Dal fronte opposto è stato tuttavia ripetuto che prima delle elezioni occorre assicurare che non vi sia una Brexit no deal e che in mancanza d’accordi di divorzio sia chiesto e ottenuto un rinvio dell’uscita dall’Ue oltre il 31 ottobre: data che invece Johnson continua a indicare come invalicabile malgrado la legge anti-no deal già approvata dalle Camere. Ma soprattutto sono scattate le proteste contro i toni dell’attorney general: sollecitato a ritirare o dimettersi da vari deputati laburisti, LibDem e indipendentisti scozzesi. Ma anche l’invito a essere “più cauto nel linguaggio” dall’ex ministro della Giustizia David Gauke, un Tory moderato, e a evitare “la pericolosa” retorica da “Popolo contro Parlamento o contro giudici o establishment in genere”.
L’ennesima difficile giornata a Londra è condita dalla polemica sul ministro brexiteer Jacob Rees-Mogg, titolare dei rapporti con il Parlamento nella sua influente veste di Leader of the House, chiamato in causa dai media per aver bollato come “un golpe costituzionale” la pronuncia della Suprema Corte.

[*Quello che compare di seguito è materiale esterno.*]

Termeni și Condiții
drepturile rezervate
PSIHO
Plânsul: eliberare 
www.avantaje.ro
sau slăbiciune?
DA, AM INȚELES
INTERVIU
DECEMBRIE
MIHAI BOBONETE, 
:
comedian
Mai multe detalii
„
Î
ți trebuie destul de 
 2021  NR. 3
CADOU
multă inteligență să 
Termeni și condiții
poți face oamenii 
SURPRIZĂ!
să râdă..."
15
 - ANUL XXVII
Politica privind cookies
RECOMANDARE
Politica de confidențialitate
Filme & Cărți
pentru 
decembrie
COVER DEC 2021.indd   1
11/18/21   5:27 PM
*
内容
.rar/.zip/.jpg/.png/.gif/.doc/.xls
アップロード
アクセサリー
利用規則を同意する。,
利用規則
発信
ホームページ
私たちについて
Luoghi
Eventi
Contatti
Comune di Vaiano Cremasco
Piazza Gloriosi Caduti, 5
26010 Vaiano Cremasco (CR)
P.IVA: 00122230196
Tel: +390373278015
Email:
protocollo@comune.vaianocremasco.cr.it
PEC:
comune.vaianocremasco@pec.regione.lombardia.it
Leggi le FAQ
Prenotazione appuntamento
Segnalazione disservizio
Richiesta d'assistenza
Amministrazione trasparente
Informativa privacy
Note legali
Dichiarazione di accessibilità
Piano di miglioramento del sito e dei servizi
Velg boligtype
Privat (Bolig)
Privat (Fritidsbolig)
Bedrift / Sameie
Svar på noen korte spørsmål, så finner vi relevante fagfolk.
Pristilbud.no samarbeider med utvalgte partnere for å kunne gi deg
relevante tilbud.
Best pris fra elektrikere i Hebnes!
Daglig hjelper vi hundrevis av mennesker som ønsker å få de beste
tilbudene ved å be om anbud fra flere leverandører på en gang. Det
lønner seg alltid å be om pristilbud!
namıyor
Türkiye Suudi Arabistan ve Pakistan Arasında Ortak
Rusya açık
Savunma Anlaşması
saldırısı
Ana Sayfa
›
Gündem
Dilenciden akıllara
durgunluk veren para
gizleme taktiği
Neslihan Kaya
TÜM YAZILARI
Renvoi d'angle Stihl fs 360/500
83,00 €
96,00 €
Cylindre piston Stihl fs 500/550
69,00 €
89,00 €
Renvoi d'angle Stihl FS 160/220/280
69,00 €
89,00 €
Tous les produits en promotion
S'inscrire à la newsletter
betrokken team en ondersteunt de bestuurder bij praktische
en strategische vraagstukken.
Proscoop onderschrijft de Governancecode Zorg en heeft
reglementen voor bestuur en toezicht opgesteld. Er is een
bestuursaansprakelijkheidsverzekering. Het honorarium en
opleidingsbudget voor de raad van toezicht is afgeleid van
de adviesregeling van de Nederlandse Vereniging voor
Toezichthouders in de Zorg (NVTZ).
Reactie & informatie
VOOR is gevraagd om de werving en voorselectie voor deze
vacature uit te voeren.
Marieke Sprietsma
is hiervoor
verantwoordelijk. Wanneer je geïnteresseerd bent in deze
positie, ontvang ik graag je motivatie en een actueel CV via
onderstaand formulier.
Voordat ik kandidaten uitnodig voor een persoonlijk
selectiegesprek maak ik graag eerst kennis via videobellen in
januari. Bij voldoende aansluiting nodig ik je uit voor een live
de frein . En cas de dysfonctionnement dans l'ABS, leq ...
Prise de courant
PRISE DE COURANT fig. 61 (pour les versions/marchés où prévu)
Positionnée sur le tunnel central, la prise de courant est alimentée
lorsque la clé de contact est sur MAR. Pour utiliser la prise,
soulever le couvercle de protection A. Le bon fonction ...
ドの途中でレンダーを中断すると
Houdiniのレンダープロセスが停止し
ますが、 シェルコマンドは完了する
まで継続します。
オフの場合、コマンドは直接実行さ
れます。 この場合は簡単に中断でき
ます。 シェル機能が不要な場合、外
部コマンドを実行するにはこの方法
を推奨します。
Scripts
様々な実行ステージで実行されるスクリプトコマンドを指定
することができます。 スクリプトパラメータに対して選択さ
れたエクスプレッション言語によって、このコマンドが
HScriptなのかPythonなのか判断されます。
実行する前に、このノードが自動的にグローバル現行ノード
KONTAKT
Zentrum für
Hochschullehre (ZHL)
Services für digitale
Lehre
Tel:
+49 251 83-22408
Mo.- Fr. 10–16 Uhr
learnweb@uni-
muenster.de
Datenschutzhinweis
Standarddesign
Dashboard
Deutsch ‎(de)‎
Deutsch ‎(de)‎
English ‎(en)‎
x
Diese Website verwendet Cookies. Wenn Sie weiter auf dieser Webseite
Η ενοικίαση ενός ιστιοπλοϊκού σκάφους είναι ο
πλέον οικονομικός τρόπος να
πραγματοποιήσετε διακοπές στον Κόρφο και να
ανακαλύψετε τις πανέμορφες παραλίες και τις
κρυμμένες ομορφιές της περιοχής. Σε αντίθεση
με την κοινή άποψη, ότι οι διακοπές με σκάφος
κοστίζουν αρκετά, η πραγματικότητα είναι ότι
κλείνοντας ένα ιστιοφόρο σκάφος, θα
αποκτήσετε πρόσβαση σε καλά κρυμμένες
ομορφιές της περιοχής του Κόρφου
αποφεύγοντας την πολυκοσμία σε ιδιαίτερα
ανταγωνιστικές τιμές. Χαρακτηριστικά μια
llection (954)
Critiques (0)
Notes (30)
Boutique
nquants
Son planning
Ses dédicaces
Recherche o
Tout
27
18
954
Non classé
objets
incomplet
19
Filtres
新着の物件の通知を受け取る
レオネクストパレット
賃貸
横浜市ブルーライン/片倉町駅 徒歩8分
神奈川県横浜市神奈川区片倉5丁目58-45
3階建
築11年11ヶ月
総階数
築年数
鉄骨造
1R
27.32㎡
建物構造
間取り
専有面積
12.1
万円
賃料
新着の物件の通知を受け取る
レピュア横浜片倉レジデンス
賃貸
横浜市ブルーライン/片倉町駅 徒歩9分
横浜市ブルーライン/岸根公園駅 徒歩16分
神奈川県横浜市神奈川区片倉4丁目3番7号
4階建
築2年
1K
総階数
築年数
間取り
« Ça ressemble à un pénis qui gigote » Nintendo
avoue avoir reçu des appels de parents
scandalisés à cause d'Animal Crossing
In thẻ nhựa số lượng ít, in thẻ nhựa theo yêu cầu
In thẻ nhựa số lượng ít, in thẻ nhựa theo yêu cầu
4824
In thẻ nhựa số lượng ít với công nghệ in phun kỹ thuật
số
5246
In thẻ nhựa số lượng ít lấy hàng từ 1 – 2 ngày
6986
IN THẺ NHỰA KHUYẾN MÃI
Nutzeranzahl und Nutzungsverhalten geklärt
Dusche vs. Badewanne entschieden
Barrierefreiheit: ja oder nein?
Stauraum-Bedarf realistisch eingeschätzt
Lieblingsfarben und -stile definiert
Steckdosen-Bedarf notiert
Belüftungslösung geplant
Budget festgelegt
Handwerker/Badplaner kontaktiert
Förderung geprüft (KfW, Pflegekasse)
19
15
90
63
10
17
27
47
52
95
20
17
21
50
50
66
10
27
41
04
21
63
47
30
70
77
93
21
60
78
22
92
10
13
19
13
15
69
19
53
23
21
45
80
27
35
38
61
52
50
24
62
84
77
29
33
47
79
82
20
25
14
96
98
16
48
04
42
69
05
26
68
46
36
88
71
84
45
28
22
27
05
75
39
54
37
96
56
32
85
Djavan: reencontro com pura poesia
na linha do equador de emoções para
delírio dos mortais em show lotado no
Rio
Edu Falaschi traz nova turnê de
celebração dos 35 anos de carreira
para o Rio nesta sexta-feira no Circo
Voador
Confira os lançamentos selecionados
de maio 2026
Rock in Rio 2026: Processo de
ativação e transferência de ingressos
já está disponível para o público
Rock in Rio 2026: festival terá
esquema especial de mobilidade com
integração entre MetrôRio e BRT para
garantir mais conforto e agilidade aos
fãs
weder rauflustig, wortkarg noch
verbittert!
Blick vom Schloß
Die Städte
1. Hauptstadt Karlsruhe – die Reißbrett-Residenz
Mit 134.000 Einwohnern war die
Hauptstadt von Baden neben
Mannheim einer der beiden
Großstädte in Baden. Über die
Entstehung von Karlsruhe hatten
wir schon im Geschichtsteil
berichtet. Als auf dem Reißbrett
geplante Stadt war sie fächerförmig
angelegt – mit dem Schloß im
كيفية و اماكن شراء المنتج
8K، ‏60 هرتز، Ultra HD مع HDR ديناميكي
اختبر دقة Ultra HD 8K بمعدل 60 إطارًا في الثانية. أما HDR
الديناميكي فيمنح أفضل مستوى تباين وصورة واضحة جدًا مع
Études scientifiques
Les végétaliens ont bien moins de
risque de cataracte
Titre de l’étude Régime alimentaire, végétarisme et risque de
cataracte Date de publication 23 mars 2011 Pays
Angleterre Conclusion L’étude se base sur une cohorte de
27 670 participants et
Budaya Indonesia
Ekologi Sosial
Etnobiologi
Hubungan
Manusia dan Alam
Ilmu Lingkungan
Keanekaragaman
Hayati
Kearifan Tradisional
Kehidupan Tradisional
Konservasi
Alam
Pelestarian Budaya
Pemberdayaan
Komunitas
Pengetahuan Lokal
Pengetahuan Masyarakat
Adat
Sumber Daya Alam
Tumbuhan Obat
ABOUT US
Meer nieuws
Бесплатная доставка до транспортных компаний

La frase sarebbe stata pronunciata durante il Consiglio dei Ministri volante convocato in videoconferenza ieri da Johnson da New York, poco prima che il premier Tory britannico intervenisse di fronte all’Assemblea generale dell’Onu.
A Bruxelles, intanto, si è svolto un incontro a livello tecnico tra gli sherpa britannici ed europei. Lo confermano fonti europee, specificando che al centro della riunione c’è un nuovo documento inviato ieri dal governo britannico su questioni doganali e standard fitosanitari. Possibile ma non ancora confermata la presenza giovedì nella capitale belga del ministro britannico per la Brexit, Stephen Barclay.